* DIRECTIONS FOR THIS TASK: Your output is one number, the count of lines in the listing below that hold the word "vous".

* RECORDS SUPPLIED:

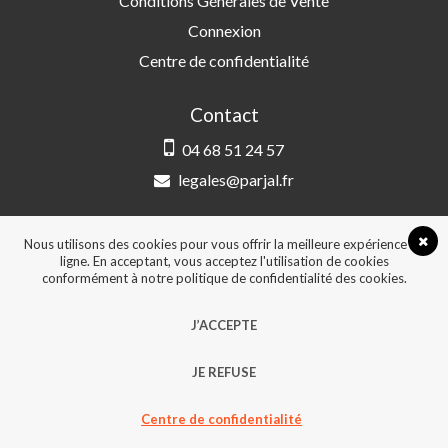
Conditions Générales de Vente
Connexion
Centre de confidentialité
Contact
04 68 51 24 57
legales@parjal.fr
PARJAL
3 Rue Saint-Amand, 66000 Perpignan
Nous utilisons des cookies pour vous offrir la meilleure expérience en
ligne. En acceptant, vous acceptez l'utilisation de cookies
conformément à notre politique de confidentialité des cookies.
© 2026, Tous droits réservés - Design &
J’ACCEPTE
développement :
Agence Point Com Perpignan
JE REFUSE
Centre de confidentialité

...

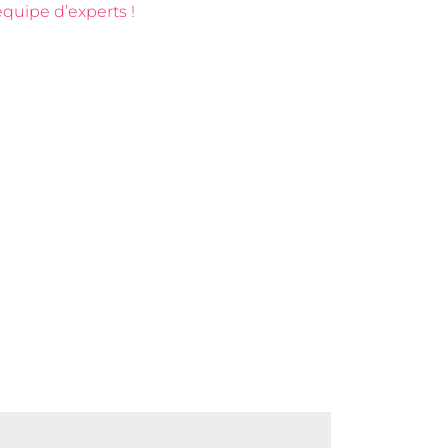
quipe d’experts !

* ANSWER TO THIS PROBLEM: 2